Here are some tips for creating and using a customized editing checklist:

  1. Divide a large piece of paper into five columns. At the top of each column, put one of the following headings: (a) grammar errors; (b) citation/Bluebook errors; (c) analytical issues; (4) writing style issues; and (5) formatting problems.
  2. Pull out old assignments that contain corrections and comments from a professor or supervisor. Go through each of those assignments, placing each error in one of the five columns you’ve created. For example, maybe your professor commented that you improperly used a comma to separate two independent clauses. That issue would go in the “grammar errors” column. Maybe you find a comment about your analysis being too conclusory. You would place that feedback in the “analytical issues” column. Maybe you keep forgetting to italicize “Id.” Put that error in your citation/Bluebook errors column.

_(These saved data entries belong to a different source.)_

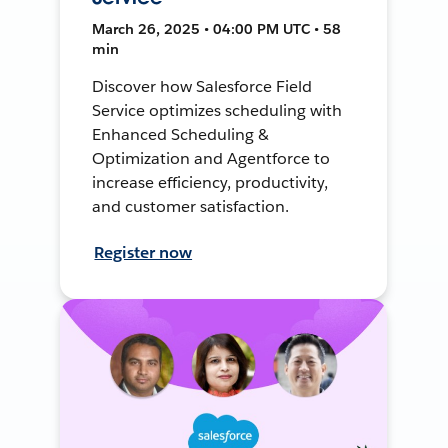
March 26, 2025 • 04:00 PM UTC • 58
min
Discover how Salesforce Field
Service optimizes scheduling with
Enhanced Scheduling &
Optimization and Agentforce to
increase efficiency, productivity,
and customer satisfaction.
Register now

  3. Each time that you see a comment or correction that relates to an issue you’ve already put in your checklist, add a star by that issue in the checklist. Making the same error multiple times is a sign that you want to focus on that issue more.
  4. For grammar and citation errors in particular, look up the appropriate rule in a grammar guide or the Bluebook. Make a note of the proper rule(s) that relate to that issue, as well as where that rule is found. When you edit documents in the future, you will then have easy access to the rule as well as the cross-reference for where to find further information if necessary.
  5. After completing a draft of a new assignment, use your customized checklist to make sure that you do not repeat old mistakes. Go through the paper focusing on one column at a time so that you don’t miss anything in the editing process.
  6. As you get feedback on new assignments, go through the same process. Add any new editing issues to your checklist. Regularly update your checklist to reflect your editing priorities. And, as you improve your writing, analysis, and citations you may remove old issues that are no longer a problem for you.

Creating a customized editing checklist is one of the best ways to learn from your past mistakes so that you don’t repeat them. Take an intentional approach to your editing, and your legal writing will continue to improve more and more over time.